The invention is not limited to the embodiments described above, but a number of modifications and adaptations can be made by a person skilled in the art without departing from the principle of the invention, which modifications and adaptations are also considered to be within the scope of the invention. What is not described in detail in this specification is prior art known to those skilled in the art.

Claims (6)

1. A method for predicting flange leakage in a piping system, comprising the steps of:

s1: establishing a finite element model for pipeline modal analysis, wherein the finite element model takes the rigidity of all flange structures as input and takes the simulation modal frequency of a pipeline system as output;

s2: the actual modal frequencies of the pipeline system are obtained through measurement, and the actual modal frequencies of the front third order of the pipeline system are respectively: f (f) _c1 ，f _c2 And f _c3 ；

S3: obtaining optimal solutions of all flange structural rigidity by adopting a genetic algorithm, so that the mean square error of the actual modal frequency and the simulated modal frequency of the pipeline system is within a preset range, wherein the step S3 specifically comprises the following steps:

s31: bringing into an array of structural stiffness of all flanges according to genetic algorithm [ K ] _i1 ,K _i2 …K _ii …K _in ]Obtaining the front third-order simulation modal frequency [ f ] of the pipeline system by analyzing the finite element model to the pipeline modal _i1 ,f _i2 ,f _i3 ]JudgingIf not, executing step S32, if not, executing step S33;

s32: determination of [ f _i1 ,f _i2 ,f _i3 ]The corresponding array is the structural rigidity [ K ] of all flanges of the pipeline system _i1 ,K _i2 …K _ii …K _in ]；

S33: returning to step S31;

s4: establishing an error back propagation BP neural network model of a mapping relation between the flange structural rigidity and the flange sealing surface pressure, and bringing the optimal solutions of all the flange structural rigidity into the BP neural network model to obtain the target flange sealing surface pressure;

s5: judging whether the detected flange sealing pressure is smaller than the preset safety sealing pressure, if so, the flange has leakage risk, and if not, the flange does not have leakage risk.

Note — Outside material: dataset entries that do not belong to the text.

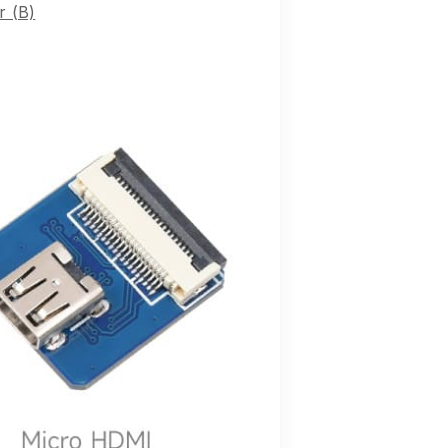
r (B)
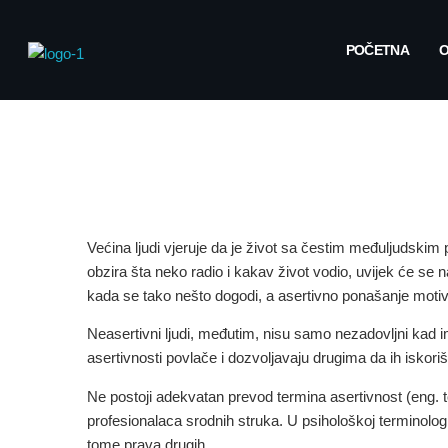
POČETNA
O
Većina ljudi vjeruje da je život sa čestim međuljudskim
obzira šta neko radio i kakav život vodio, uvijek će se 
kada se tako nešto dogodi, a asertivno ponašanje moti
Neasertivni ljudi, međutim, nisu samo nezadovljni kad im
asertivnosti povlače i dozvoljavaju drugima da ih iskoriš
Ne postoji adekvatan prevod termina asertivnost (eng. to
profesionalaca srodnih struka. U psihološkoj terminologi
tome prava drugih
.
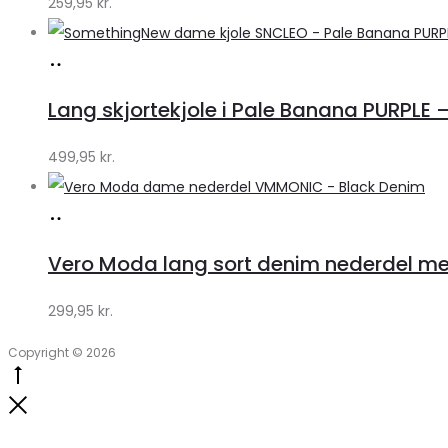
259,95
kr.
Køb
hos
Lang skjortekjole i Pale Banana PURPLE –
Klædeskabet.dk
499,95
kr.
Køb
hos
Vero Moda lang sort denim nederdel med
Klædeskabet.dk
299,95
kr.
Copyright © 2026
Go
to
Close
top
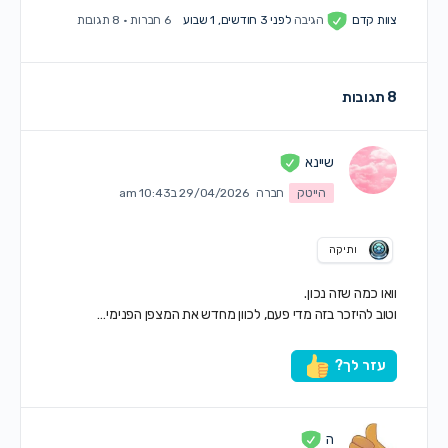
צוות קדם
הגיבה
לפני 3 חודשים, 1 שבוע
6 חברות
·
8 תגובות
8 תגובות
שיינא
הייטק
חברה
29/04/2026 ב10:43 am
ותיקה
וואו כמה שזה נכון.
וטוב להיזכר בזה מדי פעם, לכוון מחדש את המצפן הפנימי…
עזר לך?
ה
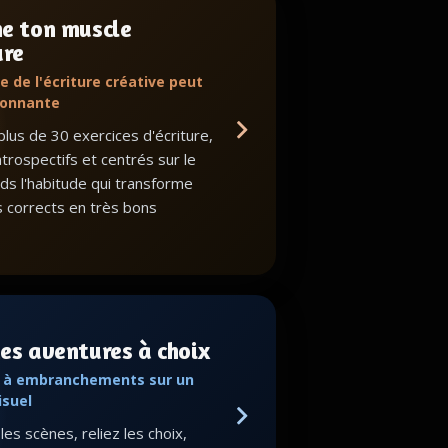
ne ton muscle
ure
e de l'écriture créative peut
ionnante
lus de 30 exercices d'écriture,
ntrospectifs et centrés sur le
nds l'habitude qui transforme
s corrects en très bons
es aventures à choix
s à embranchements sur un
isuel
es scènes, reliez les choix,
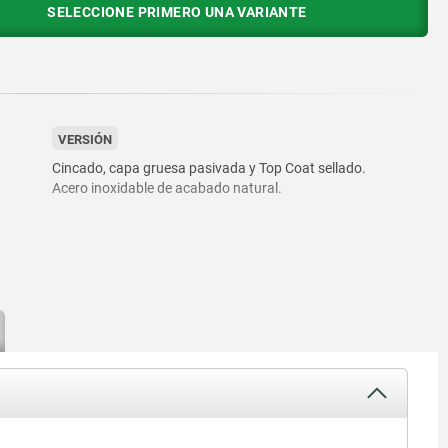
SELECCIONE PRIMERO UNA VARIANTE
VERSIÓN
Cincado, capa gruesa pasivada y Top Coat sellado.
Acero inoxidable de acabado natural.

2. A method of predicting flange leakage in a ductwork system as set forth in claim 1, wherein the predetermined value in step S31 is 0.1.

3. The method for predicting flange leakage of a pipeline system according to claim 1, wherein the BP neural network model for establishing a mapping relationship between the flange structural rigidity and the flange sealing surface pressure is specifically provided with:

respectively measuring the rigidity K of the flange structure of the flange connection structure under different sealing surface pressures F through experiments, and taking the rigidity K as a sample of the neural network;

and taking K as input and F as output, establishing a BP neural network model, and carrying out sample training on the BP neural network model to obtain a trained BP neural network model.

4. A method of predicting flange leakage in a conduit system as set forth in claim 3, wherein the sample has a value F that is m times F _e ，F _e And the minimum allowable pressure is applied to the flange sealing surface.

5. The method of claim 4, wherein m= {0.1,0.2,0.3,0.4,0.5,0.6,0.7,0.8,0.9,1,1.1,1.2,1.3,1.4,1.5,1.6,1.7,1.8,1.9,2.0}, the samples are 20 groups.

6. The method for predicting flange leakage of a piping system according to claim 1, wherein the measured modal frequencies of the piping system are measured using a modal test method.